Joseph Eccles, another judge, also protested Harris' decision. He started screaming profanities and banging his fist on the Ping-Pong table.

Everyone started talking at once.

The third judge, counselor Morgan, chimed in: "I've broken my hand, my thumb, busted my jaw, cracked heads" while restraining boys. It was the scissors that bothered him. "To hear about the threat of an assault on one of us doesn't sit well."

Burns urged Harris to place the youths in isolation for longer than the court-imposed limits.

He said there was no reason to worry about violating the rules because any appeal would come too late -- the boys would already have served their sentences. "You can't do that!" interrupted Shust, the lawyer representing the boys.

"Let's go for it," Burns countered.

Burns then proposed that the boys serve their time in Burns' unit, rather than the special isolation cottage. "Let them stay right here!" he insisted. "Right here!"

Harris tried to quiet the ruckus and end the hearing. Shust spoke up, "I'd like to say something to the panel. I've heard that a few of the boys were visited before the hearing by various counselors, who were choking them, slapping them around, threatening them . . . "
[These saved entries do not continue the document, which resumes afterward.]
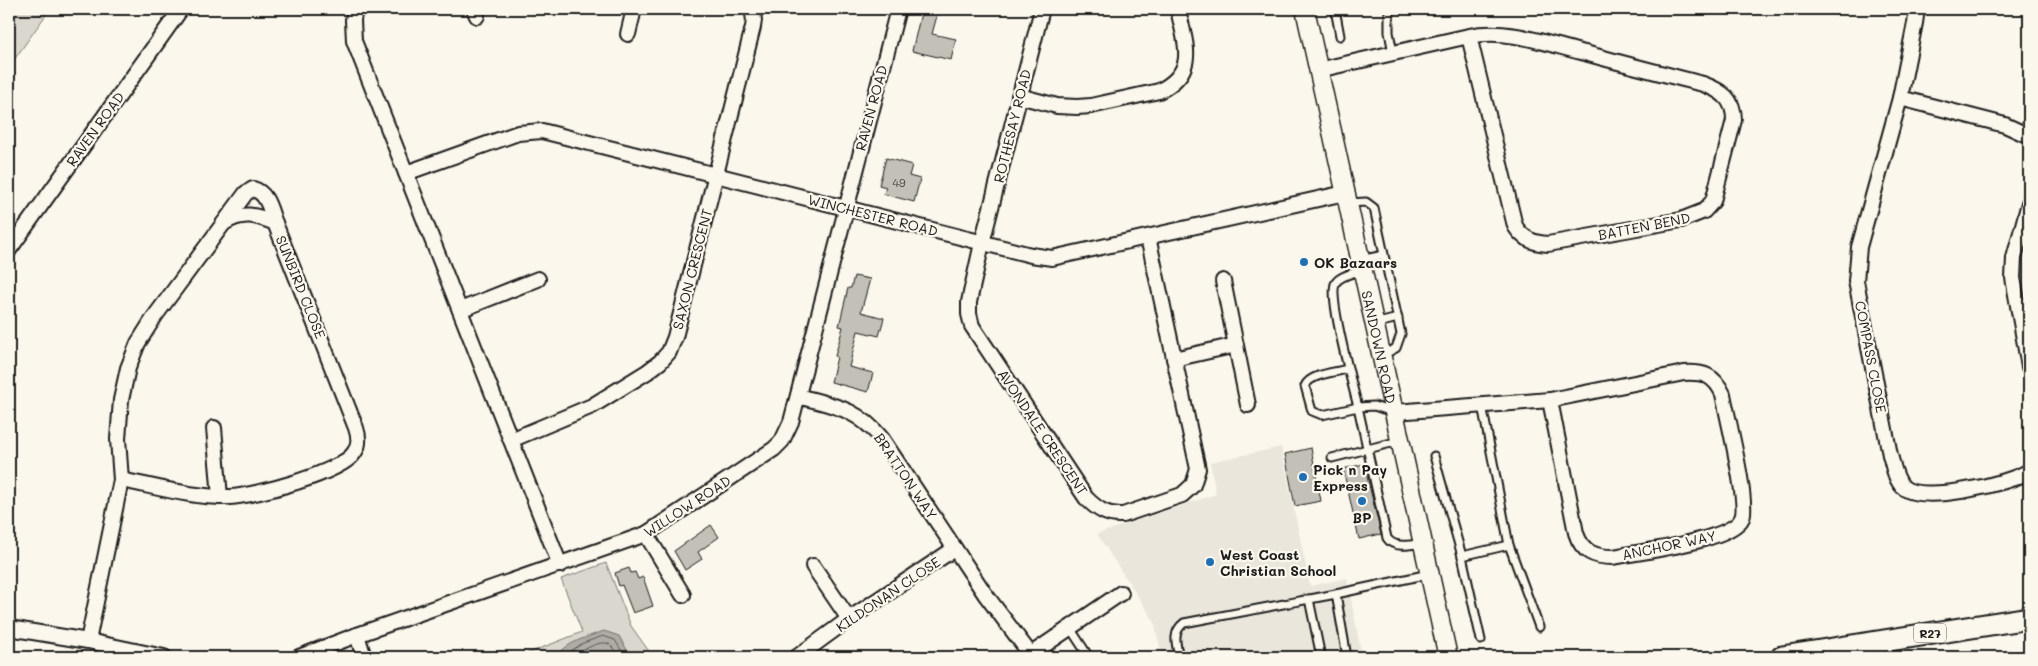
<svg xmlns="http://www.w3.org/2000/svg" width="2038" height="666" viewBox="0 0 2038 666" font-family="Mali,sans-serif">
	<rect width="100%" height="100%" fill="#fbf7ec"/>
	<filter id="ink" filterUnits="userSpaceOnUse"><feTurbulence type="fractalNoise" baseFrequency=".02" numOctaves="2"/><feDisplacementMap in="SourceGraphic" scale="10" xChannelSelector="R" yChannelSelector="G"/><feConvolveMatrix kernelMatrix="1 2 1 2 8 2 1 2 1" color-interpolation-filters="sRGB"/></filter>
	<g filter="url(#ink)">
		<!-- built -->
		<polygon fill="#eae6dc" points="1281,447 1310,586 1347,578 1362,657 1162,657 1154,621 1097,534 1216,494 1210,462"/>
		<!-- green -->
		<g fill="#dad7ce" stroke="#7b7a75">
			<polygon points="9,9 50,9 9,67"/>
			<polygon points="606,563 631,626 653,657 522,657 521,656 582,632 561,579"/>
		</g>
		<!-- water -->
		<path fill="#afaca5" stroke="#74726e" d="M604 631 619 636 631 657H557C565 642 588 637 604 631Z"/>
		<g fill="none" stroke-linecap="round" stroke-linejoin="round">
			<!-- shore -->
			<g stroke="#575653" stroke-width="1">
				<polyline points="562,657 583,643 603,636 615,640 625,657"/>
				<path d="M572 657C581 652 599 639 609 644 613 647 616 653 618 657"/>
			</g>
		</g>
		<!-- building -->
		<g fill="#c3c0b8" stroke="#1c1c1c">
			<polygon points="922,9 938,12 932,34 956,39 951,60 912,51"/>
			<polygon points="886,158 912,165 909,176 920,179 914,202 884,194 886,187 879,185"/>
			<polygon points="854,276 870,279 861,312 884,318 879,336 858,331 849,367 873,373 868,392 831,382 837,357 835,356 843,327 839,326 848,288 851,288"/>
			<polygon points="1311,448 1321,501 1295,506 1285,454"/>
			<polygon points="1364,464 1381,534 1359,539 1343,469"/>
			<polygon points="711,525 719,537 698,552 702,559 685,570 674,551"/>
			<polygon points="629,568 631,573 635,572 638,579 643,577 653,606 633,613 622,585 619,586 615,573"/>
		</g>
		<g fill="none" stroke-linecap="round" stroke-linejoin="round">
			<defs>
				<g id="service">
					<polyline points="1335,9 1340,36"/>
					<polyline points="1389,9 1389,32 1393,53"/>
					<polyline points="1348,203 1366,202 1374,208 1401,334 1396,348 1383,355"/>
					<polyline points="1360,260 1384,255"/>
					<path d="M1362 270C1354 273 1338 276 1335 284 1329 301 1353 387 1358 407L1374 406 1392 412"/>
					<polyline points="1374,324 1398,318"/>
					<path d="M1348 369C1336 372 1310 374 1305 386L1312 411 1322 415 1358 407 1387 538C1394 549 1411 545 1422 543"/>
					<polyline points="1482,405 1509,545 1539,627"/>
					<polyline points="1434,456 1462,556 1481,640"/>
					<polyline points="1332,458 1399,441"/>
					<polyline points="1462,556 1509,545"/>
					<polyline points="1336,594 1347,657"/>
					<polyline points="1309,599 1321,657"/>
					<polyline points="1070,628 1089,657"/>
					<path d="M1179 657C1176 644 1172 632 1184 623L1336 594 1429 574"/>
				</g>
				<g id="minor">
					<polyline points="355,9 353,20 354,41 560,565"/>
					<polyline points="474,9 477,16"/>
					<path d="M1042 9 982 243 969 302V314L972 326 1086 498C1097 509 1107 516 1123 515L1182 495 1193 485 1198 469 1148 237"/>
					<path d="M1917 9 1915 23 1900 98 1859 247 1856 281 1890 455C1893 465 1895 479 1903 487 1920 504 2010 484 2029 471"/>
					<polyline points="628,34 634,9"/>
					<path d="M1318 70 1469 36C1508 28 1547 44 1585 53 1624 64 1664 74 1703 84 1722 91 1734 99 1734 120L1713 201 1704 211 1681 220 1548 244C1533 243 1523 239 1515 226L1469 36"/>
					<path d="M1019 96 1057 106 1077 107 1091 106 1159 91C1199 71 1185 44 1178 9"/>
					<polyline points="1900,98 2005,125 2029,136"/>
					<polyline points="406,173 518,133 542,131 1031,255 1052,258 1345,193"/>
					<polyline points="2029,203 2014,258 2013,278 2029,367"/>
					<polyline points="9,250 181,9"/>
					<polyline points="1223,281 1248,405"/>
					<polyline points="460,310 538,279"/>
					<polyline points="1174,359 1236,345"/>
					<path d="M798 396C834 406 857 408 882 439L985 594 1031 655"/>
					<path d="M1395 412 1550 400 1684 373C1704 372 1714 375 1723 394 1727 416 1749 503 1742 518 1732 541 1638 552 1613 557 1594 557 1582 552 1576 533L1550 400"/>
					<polyline points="214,428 220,497"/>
					<polyline points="511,440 592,406 647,372 660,362 669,352 675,337 753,27 754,20 752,9"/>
					<path d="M121 480C157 487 194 498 230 497 254 496 341 473 354 453 360 445 359 437 356 428L275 223C256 215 243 211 224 223"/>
					<polyline points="646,534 683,595"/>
					<polyline points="813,566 849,619"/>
					<polyline points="9,628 88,641 164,657"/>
					<polyline points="357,635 364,657"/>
					<path d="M88 641 121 480 118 439 121 400 128 368 138 343 155 316 246 193 253 189C268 193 270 211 275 223"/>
					<polyline points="299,657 357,635 646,534 774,449 782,441 791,422 898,9"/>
					<polyline points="797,657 849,619 954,549"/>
					<polyline points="1027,657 1121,593"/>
				</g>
				<g id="tertiary">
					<path id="s1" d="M1305 9 1448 657"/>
				</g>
				<polyline id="primary" points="1782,657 2029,618"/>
			</defs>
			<!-- service casing -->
			<use href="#service" stroke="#1c1c1c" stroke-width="11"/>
			<!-- minor casing -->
			<use href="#minor" stroke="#1c1c1c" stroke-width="18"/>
			<!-- tertiary casing -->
			<use href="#tertiary" stroke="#1c1c1c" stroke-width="21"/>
			<!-- primary casing -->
			<use href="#primary" stroke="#1c1c1c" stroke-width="25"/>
			<!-- service -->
			<use href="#service" stroke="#fbf7ec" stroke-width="7"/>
			<!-- minor -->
			<use href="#minor" stroke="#fbf7ec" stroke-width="14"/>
			<!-- tertiary -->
			<use href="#tertiary" stroke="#fbf7ec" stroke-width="18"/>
			<!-- primary -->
			<use href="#primary" stroke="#fbf7ec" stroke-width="21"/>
		</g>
	</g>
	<!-- markers -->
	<g fill="#1f6fb2" stroke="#fbf7ec" stroke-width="2">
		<circle cx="1304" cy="262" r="5"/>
		<circle cx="1303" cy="477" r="5"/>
		<circle cx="1362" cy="501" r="5"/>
		<circle cx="1210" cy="562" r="5"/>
	</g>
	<g text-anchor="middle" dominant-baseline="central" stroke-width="4.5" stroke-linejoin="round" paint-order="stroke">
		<!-- number labels -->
		<g font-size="11" fill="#464543">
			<text x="899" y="182">49</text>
		</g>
		<!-- shield labels -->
		<rect fill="#fbf7ec" stroke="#5f5e5a" stroke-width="1" x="1914" y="623.5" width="32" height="19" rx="4"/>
		<g font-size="12" font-weight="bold" fill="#1c1c1c">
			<text x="1930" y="633">R27</text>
		</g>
		<!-- street labels -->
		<g font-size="14" fill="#1c1c1c" stroke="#fbf7ec">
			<text transform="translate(871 108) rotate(-75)">RAVEN ROAD</text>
			<text transform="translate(1012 126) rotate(-76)">ROTHESAY ROAD</text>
			<text transform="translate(95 129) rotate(-54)">RAVEN ROAD</text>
			<text transform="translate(873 215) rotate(14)">WINCHESTER ROAD</text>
			<text transform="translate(1644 226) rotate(-11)">BATTEN BEND</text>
			<text transform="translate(692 269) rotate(-76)">SAXON CRESCENT</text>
			<text transform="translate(301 287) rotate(68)">SUNBIRD CLOSE</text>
			<text stroke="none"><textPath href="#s1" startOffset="346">SANDOWN ROAD</textPath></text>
			<text transform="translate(1871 357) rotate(79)">COMPASS CLOSE</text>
			<text transform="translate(1043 432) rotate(56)">AVONDALE CRESCENT</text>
			<text transform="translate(906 476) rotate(56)">BRATTON WAY</text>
			<text transform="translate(687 506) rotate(-33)">WILLOW ROAD</text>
			<text transform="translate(1669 545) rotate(-12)">ANCHOR WAY</text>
			<text transform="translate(888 594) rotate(-34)">KILDONAN CLOSE</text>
		</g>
		<!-- poi labels -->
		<g font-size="14" font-weight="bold" fill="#1c1c1c" stroke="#fbf7ec" text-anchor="start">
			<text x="1314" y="262">OK Bazaars</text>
			<text x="1313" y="469">Pick n Pay<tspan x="1313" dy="16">Express</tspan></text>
			<text x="1362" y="517" text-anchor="middle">BP</text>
			<text x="1220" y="554">West Coast<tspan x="1220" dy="16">Christian School</tspan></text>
		</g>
	</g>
	<!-- margin -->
	<rect width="2038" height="666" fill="none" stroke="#fbf7ec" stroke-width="30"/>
	<rect x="15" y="15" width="2008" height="636" fill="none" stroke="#1c1c1c" stroke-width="2" filter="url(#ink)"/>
</svg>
Burns broke in, shouting: "You say you're an advocate for the students? Why not also be an advocate for the staff? We need some help. This is a maximum security institution and it's treated like a playground!"

Harris decided that the boys would serve their time away from Burns, in special detention unit 10A. Getting Respect

Among the counselors at Oak Hill, one of the most outspoken critics of the disciplinary system is Baker, the counselor who saw the youth with liquor on the football field, got mad and knocked him down.
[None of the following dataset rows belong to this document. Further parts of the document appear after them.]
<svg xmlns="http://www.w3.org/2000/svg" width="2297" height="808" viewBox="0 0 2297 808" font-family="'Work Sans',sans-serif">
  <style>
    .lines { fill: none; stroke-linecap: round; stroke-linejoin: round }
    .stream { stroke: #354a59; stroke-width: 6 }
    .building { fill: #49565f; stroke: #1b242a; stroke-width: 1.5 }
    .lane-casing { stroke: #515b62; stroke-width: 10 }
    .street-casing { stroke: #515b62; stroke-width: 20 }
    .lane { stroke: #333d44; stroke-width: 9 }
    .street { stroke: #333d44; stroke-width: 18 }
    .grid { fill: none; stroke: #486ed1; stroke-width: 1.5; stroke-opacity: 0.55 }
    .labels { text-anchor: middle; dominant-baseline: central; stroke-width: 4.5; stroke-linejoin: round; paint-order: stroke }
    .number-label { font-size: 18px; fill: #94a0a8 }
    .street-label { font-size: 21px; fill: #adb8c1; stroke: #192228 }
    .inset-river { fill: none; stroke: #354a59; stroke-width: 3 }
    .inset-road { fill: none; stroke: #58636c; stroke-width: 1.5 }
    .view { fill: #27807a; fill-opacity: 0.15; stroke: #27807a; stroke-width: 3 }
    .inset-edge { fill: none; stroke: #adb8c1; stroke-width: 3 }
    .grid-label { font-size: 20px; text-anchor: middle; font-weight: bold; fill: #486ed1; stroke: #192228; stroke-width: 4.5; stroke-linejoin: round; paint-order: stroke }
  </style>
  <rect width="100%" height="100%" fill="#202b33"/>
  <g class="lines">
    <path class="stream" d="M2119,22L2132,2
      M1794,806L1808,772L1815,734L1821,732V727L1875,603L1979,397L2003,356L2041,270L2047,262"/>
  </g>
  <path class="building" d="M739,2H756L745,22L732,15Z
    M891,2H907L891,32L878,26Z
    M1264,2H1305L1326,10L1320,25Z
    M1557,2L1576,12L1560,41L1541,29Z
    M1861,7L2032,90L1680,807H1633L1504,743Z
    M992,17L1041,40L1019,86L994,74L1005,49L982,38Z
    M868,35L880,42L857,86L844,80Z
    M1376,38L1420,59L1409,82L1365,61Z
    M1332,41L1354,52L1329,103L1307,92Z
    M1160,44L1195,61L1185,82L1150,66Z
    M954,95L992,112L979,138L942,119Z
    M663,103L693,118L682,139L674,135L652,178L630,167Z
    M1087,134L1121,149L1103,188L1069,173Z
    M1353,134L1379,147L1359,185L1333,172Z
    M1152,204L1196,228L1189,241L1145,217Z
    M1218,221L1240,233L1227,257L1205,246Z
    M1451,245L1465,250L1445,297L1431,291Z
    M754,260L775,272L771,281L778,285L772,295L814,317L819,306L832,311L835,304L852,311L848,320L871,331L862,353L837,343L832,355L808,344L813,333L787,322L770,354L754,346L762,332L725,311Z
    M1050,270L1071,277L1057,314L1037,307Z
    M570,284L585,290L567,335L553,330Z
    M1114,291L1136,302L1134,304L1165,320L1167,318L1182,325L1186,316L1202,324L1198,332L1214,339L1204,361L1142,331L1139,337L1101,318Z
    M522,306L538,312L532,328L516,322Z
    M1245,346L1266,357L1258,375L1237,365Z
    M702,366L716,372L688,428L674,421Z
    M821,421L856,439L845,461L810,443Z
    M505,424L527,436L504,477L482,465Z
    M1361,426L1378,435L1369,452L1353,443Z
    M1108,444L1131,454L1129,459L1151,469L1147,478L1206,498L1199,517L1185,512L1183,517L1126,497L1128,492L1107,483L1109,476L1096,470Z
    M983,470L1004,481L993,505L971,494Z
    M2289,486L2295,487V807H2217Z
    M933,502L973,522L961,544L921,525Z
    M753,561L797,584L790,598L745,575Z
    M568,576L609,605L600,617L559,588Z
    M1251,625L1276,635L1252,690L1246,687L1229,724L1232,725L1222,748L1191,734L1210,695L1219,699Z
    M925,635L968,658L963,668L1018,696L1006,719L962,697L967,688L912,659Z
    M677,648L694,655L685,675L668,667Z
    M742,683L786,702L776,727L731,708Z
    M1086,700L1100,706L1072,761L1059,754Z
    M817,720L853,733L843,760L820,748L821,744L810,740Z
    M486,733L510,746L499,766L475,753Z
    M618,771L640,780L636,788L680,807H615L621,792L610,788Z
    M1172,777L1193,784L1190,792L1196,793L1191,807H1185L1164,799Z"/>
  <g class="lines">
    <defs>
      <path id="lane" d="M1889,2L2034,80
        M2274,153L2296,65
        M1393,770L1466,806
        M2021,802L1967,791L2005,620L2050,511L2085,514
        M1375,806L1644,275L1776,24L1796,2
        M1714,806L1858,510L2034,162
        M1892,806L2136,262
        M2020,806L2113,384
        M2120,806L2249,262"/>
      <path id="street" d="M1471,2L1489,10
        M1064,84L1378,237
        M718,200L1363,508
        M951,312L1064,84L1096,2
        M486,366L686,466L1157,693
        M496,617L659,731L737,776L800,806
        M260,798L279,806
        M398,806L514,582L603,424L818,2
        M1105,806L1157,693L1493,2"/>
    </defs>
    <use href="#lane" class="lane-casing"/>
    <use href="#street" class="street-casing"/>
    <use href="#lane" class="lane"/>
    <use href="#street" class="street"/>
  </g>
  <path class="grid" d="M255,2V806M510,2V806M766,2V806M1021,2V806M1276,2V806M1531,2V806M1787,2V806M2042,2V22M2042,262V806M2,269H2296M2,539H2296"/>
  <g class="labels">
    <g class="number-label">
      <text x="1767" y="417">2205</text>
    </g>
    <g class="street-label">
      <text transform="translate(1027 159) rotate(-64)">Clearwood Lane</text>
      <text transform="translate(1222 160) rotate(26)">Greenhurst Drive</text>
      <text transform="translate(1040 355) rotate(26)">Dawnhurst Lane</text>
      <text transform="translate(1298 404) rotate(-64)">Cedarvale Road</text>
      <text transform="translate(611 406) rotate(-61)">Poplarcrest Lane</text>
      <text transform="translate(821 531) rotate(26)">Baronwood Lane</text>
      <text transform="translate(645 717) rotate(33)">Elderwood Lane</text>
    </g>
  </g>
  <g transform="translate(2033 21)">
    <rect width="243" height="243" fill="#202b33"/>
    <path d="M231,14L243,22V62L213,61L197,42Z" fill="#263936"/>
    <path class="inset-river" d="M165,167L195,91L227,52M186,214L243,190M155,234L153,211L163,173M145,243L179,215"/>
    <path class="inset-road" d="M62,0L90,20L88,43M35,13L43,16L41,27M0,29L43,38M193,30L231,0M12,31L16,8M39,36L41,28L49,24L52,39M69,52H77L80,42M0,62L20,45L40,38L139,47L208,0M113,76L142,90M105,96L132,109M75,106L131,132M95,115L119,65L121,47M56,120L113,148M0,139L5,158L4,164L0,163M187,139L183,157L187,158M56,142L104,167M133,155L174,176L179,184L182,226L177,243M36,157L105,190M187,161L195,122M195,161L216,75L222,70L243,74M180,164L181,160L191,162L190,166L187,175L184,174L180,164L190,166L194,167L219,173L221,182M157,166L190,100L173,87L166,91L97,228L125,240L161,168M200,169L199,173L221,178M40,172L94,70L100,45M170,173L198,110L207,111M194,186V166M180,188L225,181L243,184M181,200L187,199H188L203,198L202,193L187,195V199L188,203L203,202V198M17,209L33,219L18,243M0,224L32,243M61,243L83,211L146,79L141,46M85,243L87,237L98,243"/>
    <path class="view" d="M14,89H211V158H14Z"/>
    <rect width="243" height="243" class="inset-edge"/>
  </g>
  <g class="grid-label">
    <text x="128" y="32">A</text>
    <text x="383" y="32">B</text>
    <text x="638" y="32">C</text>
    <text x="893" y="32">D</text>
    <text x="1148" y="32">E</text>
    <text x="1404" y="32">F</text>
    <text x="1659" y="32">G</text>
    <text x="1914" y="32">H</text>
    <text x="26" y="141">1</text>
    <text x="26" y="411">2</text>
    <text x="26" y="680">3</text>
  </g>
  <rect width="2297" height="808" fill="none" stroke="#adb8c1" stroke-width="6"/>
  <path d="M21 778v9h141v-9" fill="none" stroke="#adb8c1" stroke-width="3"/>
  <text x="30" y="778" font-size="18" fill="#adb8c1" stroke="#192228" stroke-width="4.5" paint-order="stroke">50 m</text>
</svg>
Baker said he has a special insight into how delinquents should be handled: He was one himself. Years ago, Baker said, as a teen-age gang member in Washington, he was convicted on an assault charge and served time in Cedar Knoll. Now 43, he says: "I think like they do. I think faster than they do. And the thoughts they're thinking, I've thought them ten thousand times."

Baker, who has worked in D.C.'s juvenile institutions for 17 years, walks the grounds, unafraid to display his strength or intimidating presence even in front of a visitor. He weighs more than 300 pounds, wears gold chains and has a black beard.
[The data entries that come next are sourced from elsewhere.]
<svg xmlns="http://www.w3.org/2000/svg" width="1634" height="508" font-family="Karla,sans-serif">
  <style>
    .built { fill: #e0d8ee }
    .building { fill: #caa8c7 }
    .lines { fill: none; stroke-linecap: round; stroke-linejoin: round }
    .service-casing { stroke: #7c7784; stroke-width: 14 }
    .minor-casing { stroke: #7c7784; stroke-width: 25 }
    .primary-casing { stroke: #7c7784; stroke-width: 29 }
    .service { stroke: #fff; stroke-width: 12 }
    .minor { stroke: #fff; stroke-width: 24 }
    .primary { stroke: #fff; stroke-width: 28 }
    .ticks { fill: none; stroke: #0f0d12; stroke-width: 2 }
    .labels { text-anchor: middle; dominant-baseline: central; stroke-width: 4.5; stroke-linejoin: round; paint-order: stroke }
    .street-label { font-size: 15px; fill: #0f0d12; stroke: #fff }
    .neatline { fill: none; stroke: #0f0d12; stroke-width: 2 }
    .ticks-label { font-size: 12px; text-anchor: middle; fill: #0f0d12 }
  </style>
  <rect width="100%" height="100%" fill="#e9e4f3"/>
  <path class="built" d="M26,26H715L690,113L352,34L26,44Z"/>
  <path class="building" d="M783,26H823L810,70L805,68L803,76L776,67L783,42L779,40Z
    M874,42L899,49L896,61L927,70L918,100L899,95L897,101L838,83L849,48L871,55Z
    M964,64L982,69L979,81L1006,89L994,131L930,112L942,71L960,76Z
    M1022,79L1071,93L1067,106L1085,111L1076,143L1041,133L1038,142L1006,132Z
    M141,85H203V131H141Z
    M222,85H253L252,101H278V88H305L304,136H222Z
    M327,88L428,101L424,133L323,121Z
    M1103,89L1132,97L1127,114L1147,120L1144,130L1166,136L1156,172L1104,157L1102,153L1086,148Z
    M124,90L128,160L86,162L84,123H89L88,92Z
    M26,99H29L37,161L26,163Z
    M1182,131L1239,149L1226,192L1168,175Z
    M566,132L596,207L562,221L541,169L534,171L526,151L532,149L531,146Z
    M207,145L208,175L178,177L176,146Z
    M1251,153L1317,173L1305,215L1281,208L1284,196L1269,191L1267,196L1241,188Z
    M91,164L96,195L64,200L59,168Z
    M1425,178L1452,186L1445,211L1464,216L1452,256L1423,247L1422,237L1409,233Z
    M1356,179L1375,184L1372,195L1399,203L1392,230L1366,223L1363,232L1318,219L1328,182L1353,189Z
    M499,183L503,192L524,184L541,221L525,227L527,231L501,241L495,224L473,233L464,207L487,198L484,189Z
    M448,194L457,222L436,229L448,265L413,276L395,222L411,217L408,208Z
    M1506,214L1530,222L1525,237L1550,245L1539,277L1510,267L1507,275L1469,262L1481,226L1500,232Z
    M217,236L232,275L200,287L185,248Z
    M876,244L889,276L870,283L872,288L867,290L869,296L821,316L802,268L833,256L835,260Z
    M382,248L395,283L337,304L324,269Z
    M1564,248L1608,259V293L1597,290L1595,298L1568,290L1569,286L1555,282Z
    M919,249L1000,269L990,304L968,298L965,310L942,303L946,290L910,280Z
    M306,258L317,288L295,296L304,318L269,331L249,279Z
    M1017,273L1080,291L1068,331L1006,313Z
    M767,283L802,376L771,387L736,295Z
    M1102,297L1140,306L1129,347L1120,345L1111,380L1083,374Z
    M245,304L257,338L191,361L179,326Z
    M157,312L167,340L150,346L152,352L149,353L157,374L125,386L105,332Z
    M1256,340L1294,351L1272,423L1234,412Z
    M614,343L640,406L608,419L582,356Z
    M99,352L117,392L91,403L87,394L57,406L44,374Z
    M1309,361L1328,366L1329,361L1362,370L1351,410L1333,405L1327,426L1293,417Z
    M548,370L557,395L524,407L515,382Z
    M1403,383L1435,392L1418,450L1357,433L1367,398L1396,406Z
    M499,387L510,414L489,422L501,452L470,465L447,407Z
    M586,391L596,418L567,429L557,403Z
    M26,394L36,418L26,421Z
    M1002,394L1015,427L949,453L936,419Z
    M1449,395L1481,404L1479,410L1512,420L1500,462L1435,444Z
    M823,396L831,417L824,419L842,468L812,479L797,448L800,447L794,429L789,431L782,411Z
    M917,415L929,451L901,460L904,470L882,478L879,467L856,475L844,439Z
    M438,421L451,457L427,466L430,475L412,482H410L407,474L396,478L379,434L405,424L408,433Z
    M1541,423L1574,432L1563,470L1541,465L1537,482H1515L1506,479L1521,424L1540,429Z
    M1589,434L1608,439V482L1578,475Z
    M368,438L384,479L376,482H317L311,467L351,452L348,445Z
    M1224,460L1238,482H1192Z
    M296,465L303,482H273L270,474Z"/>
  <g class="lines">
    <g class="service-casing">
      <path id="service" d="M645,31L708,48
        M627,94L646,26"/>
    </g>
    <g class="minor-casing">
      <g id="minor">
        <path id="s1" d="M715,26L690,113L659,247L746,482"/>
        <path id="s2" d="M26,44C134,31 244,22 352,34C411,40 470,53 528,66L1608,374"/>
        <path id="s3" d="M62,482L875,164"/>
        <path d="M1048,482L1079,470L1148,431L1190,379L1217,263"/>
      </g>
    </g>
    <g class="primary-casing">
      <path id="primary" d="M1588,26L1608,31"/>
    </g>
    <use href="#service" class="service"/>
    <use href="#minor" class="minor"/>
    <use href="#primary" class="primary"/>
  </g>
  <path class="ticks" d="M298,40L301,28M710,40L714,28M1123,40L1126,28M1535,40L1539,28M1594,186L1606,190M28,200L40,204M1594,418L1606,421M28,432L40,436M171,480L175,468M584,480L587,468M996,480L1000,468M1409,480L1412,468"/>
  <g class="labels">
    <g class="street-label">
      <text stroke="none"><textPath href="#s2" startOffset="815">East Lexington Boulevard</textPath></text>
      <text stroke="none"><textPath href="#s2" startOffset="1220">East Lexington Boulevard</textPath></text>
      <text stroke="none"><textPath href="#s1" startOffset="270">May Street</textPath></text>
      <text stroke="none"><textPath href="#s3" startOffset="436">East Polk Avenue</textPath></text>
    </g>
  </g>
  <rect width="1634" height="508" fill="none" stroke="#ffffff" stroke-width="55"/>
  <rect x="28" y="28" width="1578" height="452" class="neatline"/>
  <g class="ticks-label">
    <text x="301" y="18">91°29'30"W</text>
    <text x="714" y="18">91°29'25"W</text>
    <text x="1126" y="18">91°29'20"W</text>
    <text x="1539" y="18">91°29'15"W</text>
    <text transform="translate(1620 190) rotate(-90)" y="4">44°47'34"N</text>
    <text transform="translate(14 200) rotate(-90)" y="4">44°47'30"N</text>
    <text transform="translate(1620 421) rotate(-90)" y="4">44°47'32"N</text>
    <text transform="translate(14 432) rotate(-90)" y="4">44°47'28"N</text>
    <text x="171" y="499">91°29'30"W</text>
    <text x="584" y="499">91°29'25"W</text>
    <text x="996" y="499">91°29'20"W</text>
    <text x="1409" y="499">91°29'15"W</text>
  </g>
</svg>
"I'm the person that you'll hear the best things about, and the bad things about," Baker said. "The kids respect me because I'm so strong."

One day recently, he exploded at several youths as they lounged on a picnic table top. "I'll break your face!" he boomed. He later said that he never allows his own children to sit on furniture.

Baker has been the subject of two formal abuse complaints this year. He denies both.

One incident took place Feb. 5. Baker saw a boy eating cookies in the gym, which is not allowed. He grabbed him and then allegedly dragged him to a nearby bathroom, hit him in the face and pushed his head against the wall. Baker disputes attacking the boy, saying he only knocked the food from the boy's hand.

"I would never in my life say I abuse anyone. But it was times that I had to physically restrain some guys," he said.

The constraints on counselors are among the reasons Baker says he feels pessimistic about the future of youths at Oak Hill. The rules do nothing to change their behavior, he said.

"Give me three years: Thirty percent of them will be dead. Forty percent of them will be in jail. And the rest of them will be standing on the street corner somewhere," he said.

Baker said the football player he knocked down is now at Lorton Reformatory, an adult prison. He added: "If we'd go back to some of the things that we used to do in the old days we would be a better institution."

About the old days, there is little disagreement among the staff. Back then, said counselor Joseph Eccles, "The only thing that they respected was a hard right. I hate to say that . . . That's the only thing they respected."